◆ THE TASK
Rewrite all of the lines below, changing each "series" to "data set" and keeping everything else the same. Leave out the pictures.

◆ RECORDS SUPPLIED
========================================

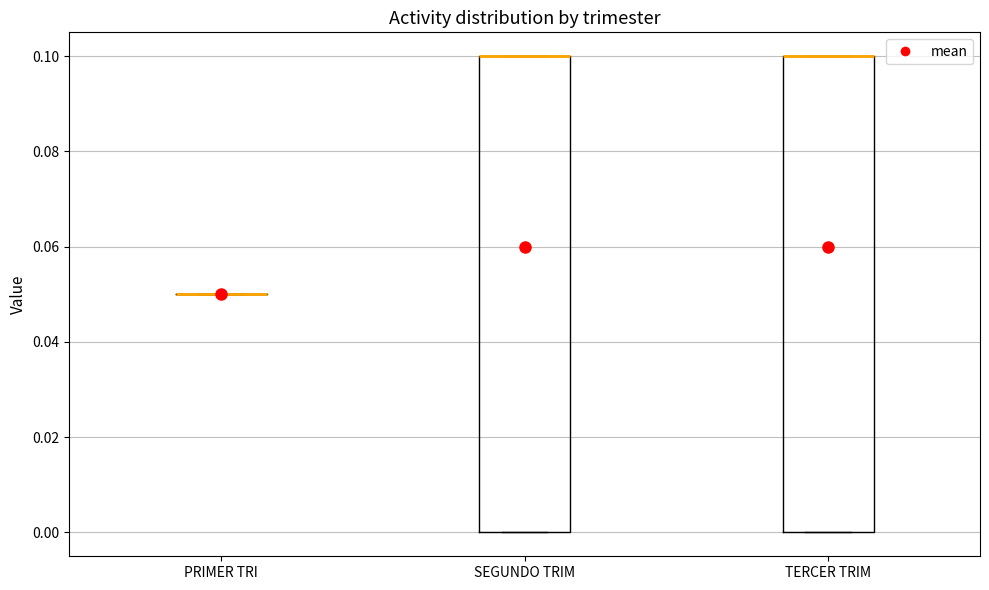

Reading left to right, transcribe this box plot: for each box, give where its median line is, the range the box spans, and where its two whiskers end, as read against the y-axis. The values are not printed on the chart, so give them approximately, as read against the axis.

PRIMER TRI: box collapsed to a line at 0.05, whiskers 0.05 to 0.05
SEGUNDO TRIM: median 0.10 (drawn on the box's upper edge), box 0.00 to 0.10, whiskers 0.00 to 0.10
TERCER TRIM: median 0.10 (drawn on the box's upper edge), box 0.00 to 0.10, whiskers 0.00 to 0.10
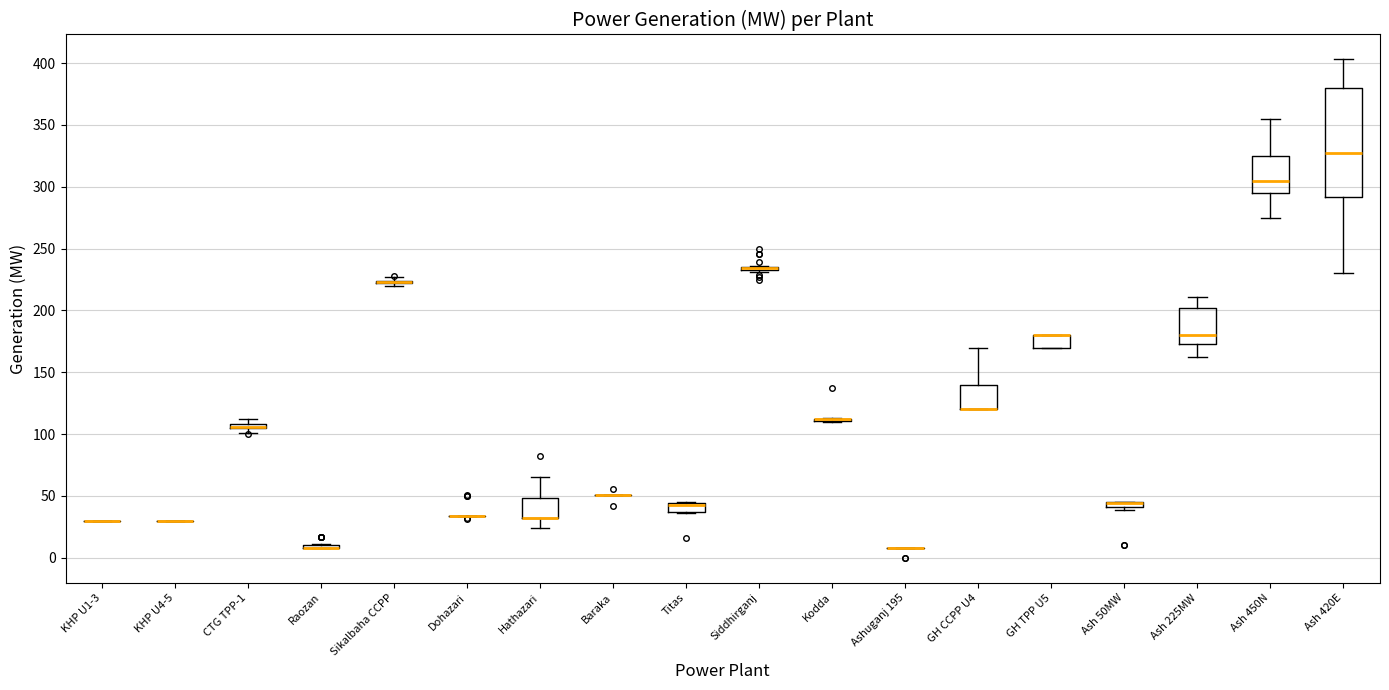

Which box is the tallest, from its lower edge to its upper edge?

Ash 420E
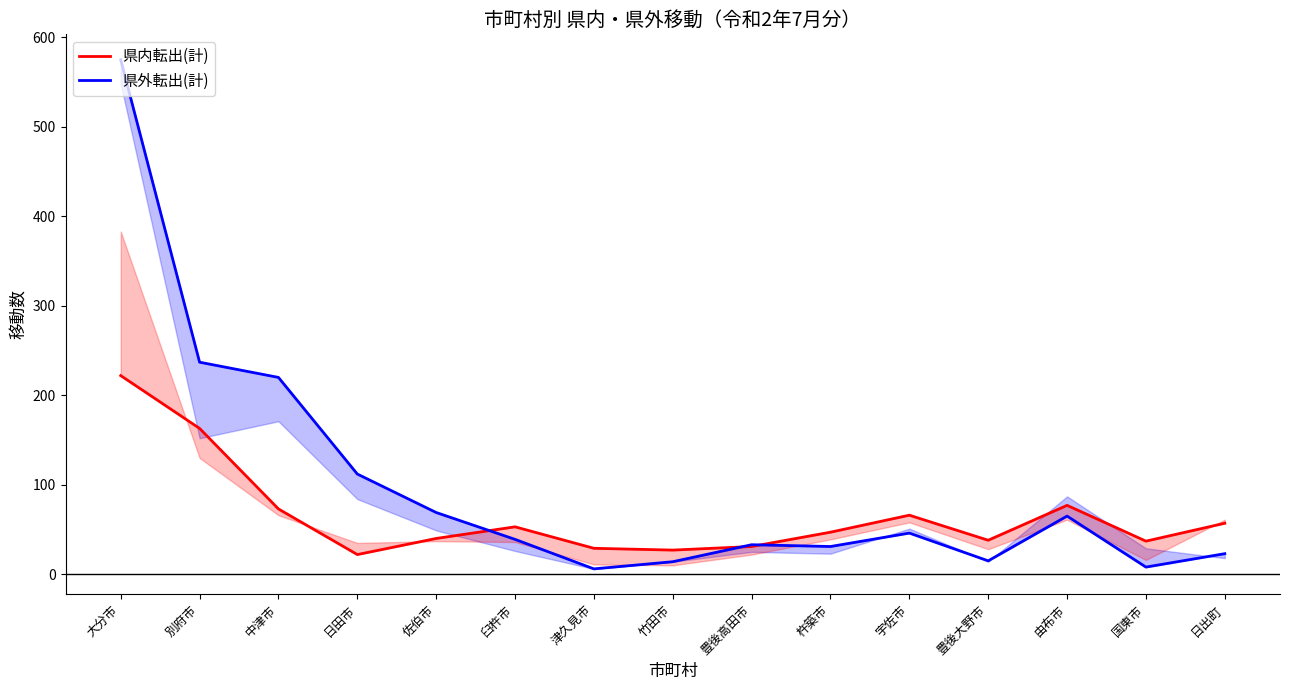

The 県内転出(計) series shows 163 at 別府市. True or false?

True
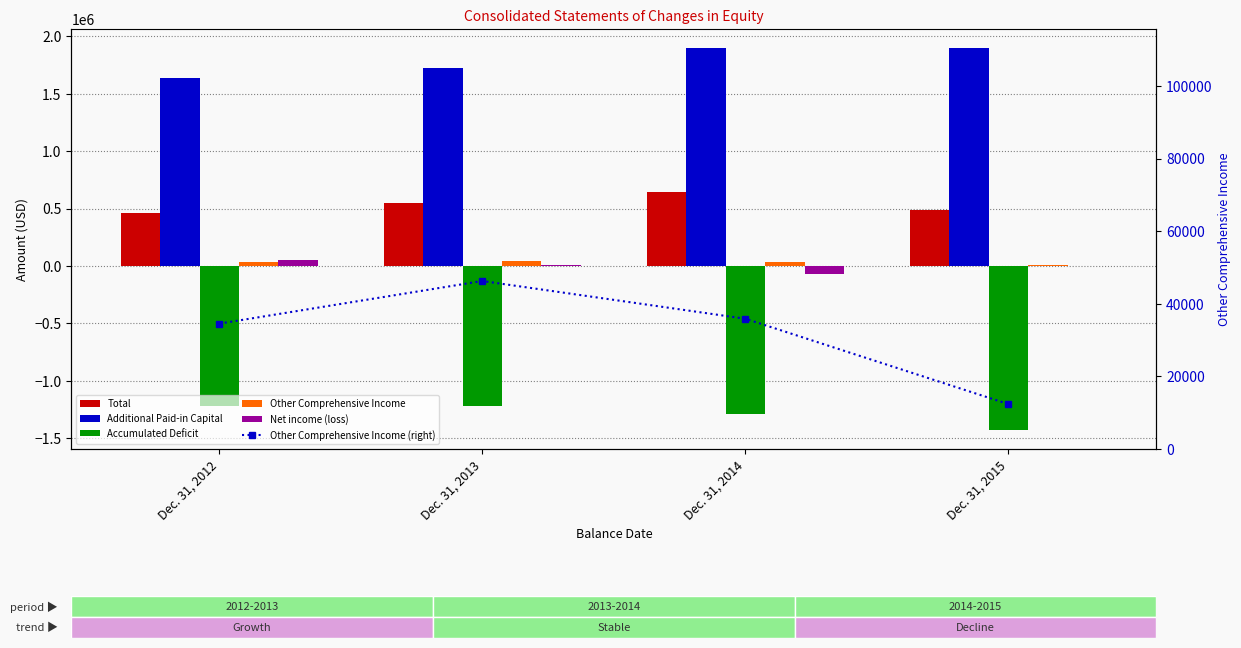

Reading right to left, transcribe all the data shown in this chart.

Total: 484031	645274	553271	457815
Additional Paid-in Capital: 1898085	1897027	1727398	1638061
Accumulated Deficit: -1426655	-1287855	-1220562	-1214904
Other Comprehensive Income: 12371	35872	46269	34526
Net income (loss): 0	-69403	7753	52823
Other Comprehensive Income (right): 12371	35872	46269	34526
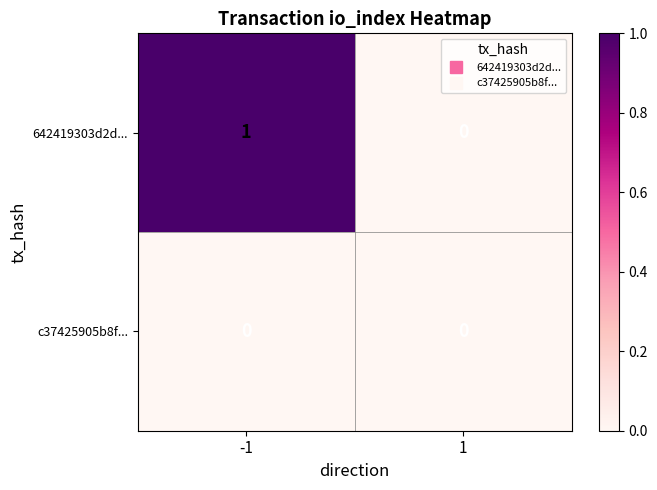

Which series has the largest total across all categories?

642419303d2d...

========================================

◆ EXPECTED OUTPUT
Reading left to right, transcribe this box plot: for each box, give where its median line is, the range the box spans, and where its two whiskers end, as read against the y-axis. The values are not printed on the chart, so give them approximately, as read against the axis.

PRIMER TRI: box collapsed to a line at 0.05, whiskers 0.05 to 0.05
SEGUNDO TRIM: median 0.10 (drawn on the box's upper edge), box 0.00 to 0.10, whiskers 0.00 to 0.10
TERCER TRIM: median 0.10 (drawn on the box's upper edge), box 0.00 to 0.10, whiskers 0.00 to 0.10

Which box is the tallest, from its lower edge to its upper edge?

Ash 420E

The 県内転出(計) data set shows 163 at 別府市. True or false?

True

Reading right to left, transcribe all the data shown in this chart.

Total: 484031	645274	553271	457815
Additional Paid-in Capital: 1898085	1897027	1727398	1638061
Accumulated Deficit: -1426655	-1287855	-1220562	-1214904
Other Comprehensive Income: 12371	35872	46269	34526
Net income (loss): 0	-69403	7753	52823
Other Comprehensive Income (right): 12371	35872	46269	34526

Which data set has the largest total across all categories?

642419303d2d...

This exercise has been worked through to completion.